ABOUT THIS TASK ->
In the listing below, find each line with the string "coordinate" and return it.

RECORDS TO PROCESS ->
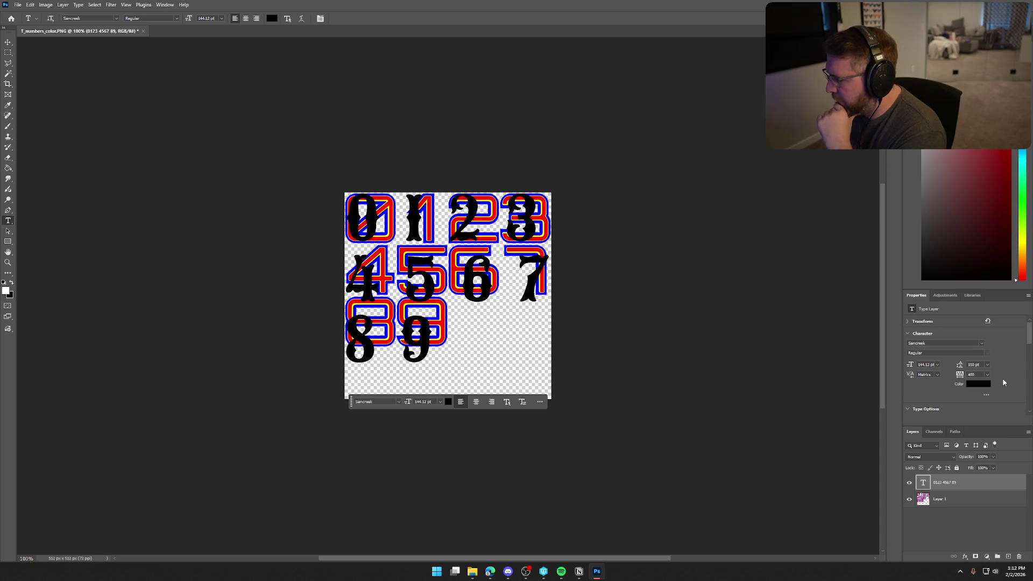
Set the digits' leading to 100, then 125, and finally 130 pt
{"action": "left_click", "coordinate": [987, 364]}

--

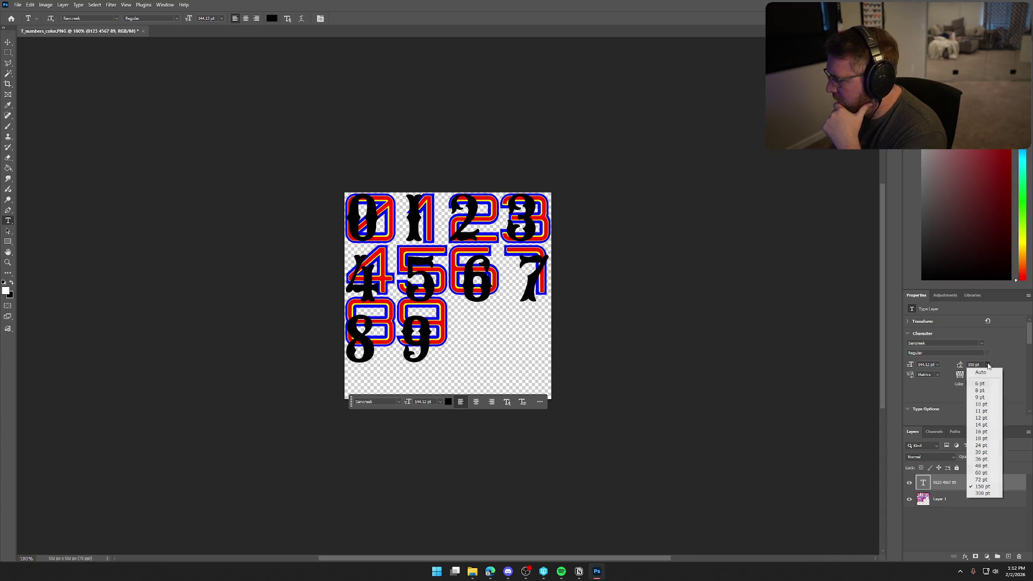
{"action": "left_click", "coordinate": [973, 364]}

* * *

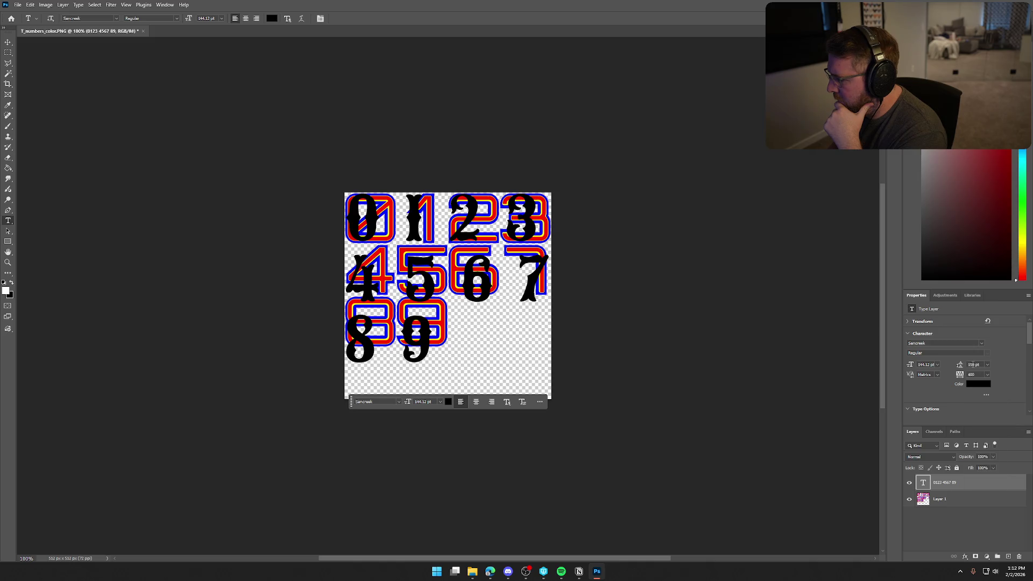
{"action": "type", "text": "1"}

TASK OUTPUT ->
{"action": "left_click", "coordinate": [987, 364]}
{"action": "left_click", "coordinate": [973, 364]}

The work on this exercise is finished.